È circa una settimana che parlo di Pokemon Go. Non posso non farlo, è un trend troppo forte, e giorno dopo giorno continua a rimanere sulla bocca di molti e sulle prime pagine dei siti tech più importanti al mondo. Il gioco sta spaccando tutto, milioni di download (e non è una cifra a caso, sono davvero milioni), le azioni di Nintendo schizzano in alto facendo guadagnare all’azienda denaro e popolarità – una popolarità che mancava da un po’.
La gente si chiede come scaricare Pokemon Go in Italia, e lo abbiamo già visto (la guida è nel link). Negli Stati Uniti c’è chi bara palesemente anche se in modo geniale, e per non andare a cercare i Pokemon gioca a Pokemon Go usando un drone, il proprio smartphone e un software che gli permette di controllare lo smartphone dal computer (QUI IL GENIO).

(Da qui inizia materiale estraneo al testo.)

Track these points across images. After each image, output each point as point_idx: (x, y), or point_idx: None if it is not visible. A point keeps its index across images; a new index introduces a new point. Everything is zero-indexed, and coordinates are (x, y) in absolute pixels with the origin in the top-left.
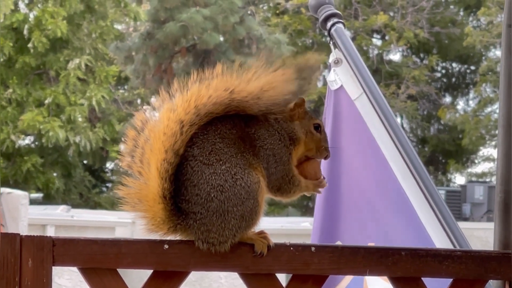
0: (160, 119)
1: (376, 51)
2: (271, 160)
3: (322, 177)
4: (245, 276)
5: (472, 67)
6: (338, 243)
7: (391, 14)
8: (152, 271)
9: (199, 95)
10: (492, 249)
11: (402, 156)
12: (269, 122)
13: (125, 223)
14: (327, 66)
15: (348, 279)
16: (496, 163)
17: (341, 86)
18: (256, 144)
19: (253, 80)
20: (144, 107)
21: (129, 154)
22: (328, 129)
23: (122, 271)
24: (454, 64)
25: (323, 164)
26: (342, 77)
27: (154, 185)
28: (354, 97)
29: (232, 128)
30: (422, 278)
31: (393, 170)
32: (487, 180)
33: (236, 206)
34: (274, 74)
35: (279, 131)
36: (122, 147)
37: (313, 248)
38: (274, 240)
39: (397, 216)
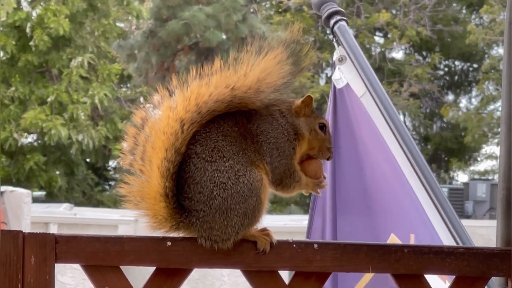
0: (160, 117)
1: (378, 49)
2: (274, 154)
3: (322, 177)
4: (247, 273)
5: (475, 65)
6: (392, 235)
7: (394, 12)
8: (154, 268)
9: (199, 93)
10: (494, 246)
11: (405, 153)
12: (273, 116)
13: (128, 221)
14: (329, 64)
15: (368, 277)
16: (498, 160)
17: (347, 84)
18: (259, 139)
19: (249, 73)
20: (144, 104)
21: (130, 152)
22: (336, 127)
23: (124, 269)
24: (456, 62)
25: (334, 162)
26: (347, 75)
27: (156, 183)
28: (360, 94)
29: (234, 126)
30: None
31: (401, 166)
32: (490, 177)
33: (239, 203)
34: (265, 60)
35: (283, 126)
36: (123, 144)
37: (315, 245)
38: (276, 238)
39: (415, 210)
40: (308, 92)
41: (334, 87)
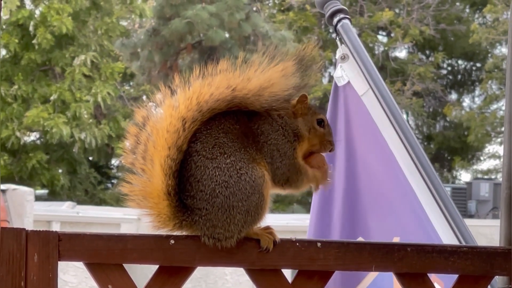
0: (163, 116)
1: (381, 48)
2: (275, 155)
3: (328, 166)
4: (251, 272)
5: (478, 64)
6: (360, 239)
7: (397, 11)
8: (157, 266)
9: (201, 92)
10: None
11: (409, 152)
12: (273, 118)
13: (130, 220)
14: (332, 63)
15: (371, 276)
16: (502, 159)
17: (348, 82)
18: (260, 139)
19: (253, 78)
20: (146, 103)
21: (131, 151)
22: (335, 124)
23: (126, 267)
24: (460, 61)
25: (336, 160)
26: (349, 73)
27: (158, 182)
28: (361, 93)
29: (235, 124)
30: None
31: (401, 166)
32: (493, 177)
33: (241, 201)
34: (273, 70)
35: (283, 127)
36: (125, 143)
37: (319, 244)
38: (279, 237)
39: (409, 211)
40: (311, 91)
41: (336, 84)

Poi scrollando il News Feed di Facebook vedo un post di Business Insider, leggo il titolo e penso “addirittura”. Traduzione mia: Pokemon Go è più grande di Tinder, si appresta a superare Twitter. Sono passate diverse ore da quando è stato pubblicato, quindi con ogni probabilità il titolo ha effettivamente già superato il numero di utenti di Twitter. Non è solo un gioco per bambini, penso, dev’essere un gioco davvero divertente, e poi se ci giocano milioni di persone un motivo ci sarà. Ha superato Tinder e si appresta a superare Twitter per numero di installazioni e utilizzo giornaliero (cifre relative al solo sistema operativo Android negli USA).
Io però non ho ancora scaricato Pokemon Go, voglio aspettare che esca su App Store in Italia ufficialmente (potrebbe essere il 15 luglio la data fatidica anche se non c’è ufficialità in merito). I dati sono sorprendenti: ho visto dei gameplay, ho compreso la logica di realtà aumentata del gioco che lo rende molto interattivo per gli utenti, ma ancora non capisco come sia possibile un successo del genere. Certo sono milioni le persone che hanno passato la loro infanzia con i Pokemon – tra questi anche io – ma non mi basta come spiegazione.
Pokemon Go: un gioco nella media realizza i nostri sogni
Decido di approfondire il tema. Vado alla ricerca di qualche articolo che mi possa spiegare, e mi imbatto nel puntualissimo The Verge, uno dei siti tech migliori al mondo (Fonte: me). Un post spiega come sia un gioco nella media, dotato di diversi difetti. Traduzioni mie: “mancano la strategia e la storia dei suoi predecessori”, “si basa sulla connessione ad internet che puntualmente crolla”, e ancora, “il gioco stesso crasha facilmente”. MA, ed è un grosso MA, “è l’unico gioco che ti consente di catturare un Pikachu nel tuo cortile“.
Nei giochi per Game Boy, console portatile che ha consumato i pollici di milioni di più e meno giovani, Pokemon aveva una trama, bisognava correre da una parte all’altra, conquistare palestre, far evolvere e combattere i propri Pokemon. In due parole: acchiapparli tutti. Gli elementi essenziali sono trasportati su Pokemon Go: le palestre, le Poke Ball, ma soprattutto catturare i Pokemon. Il tutto potenziato con la realtà aumentata, che ci permette di catturarli praticamente in prima persona. Non comandiamo un allenatore virtuale, siamo noi l’allenatore, ed esploriamo il mondo reale alla ricerca dei Pokemon più forti e rari.
Le barriere tra realtà e virtuale vengono abbattute, non ci sono mappe immaginarie, ma le vie della nostra città, le spiagge, i laghi, e via dicendo. È finto, ovvio: ma è tutto vero. Così i difetti passano in secondo piano (e cito ancora The Verge) “semplicità, familiarità, coinvolgimento”. Prendi milioni di persone che conoscono il mondo dei Pokemon, dai loro modo di entrarci con Pokemon Go, e il gioco è fatto. Per quanto mi riguarda, l’app raccoglierà numeri enormi, soprattutto considerando che la distribuzione globale è appena all’inizio. Non resta – a me compreso – che attendere l’arrivo anche in Italia.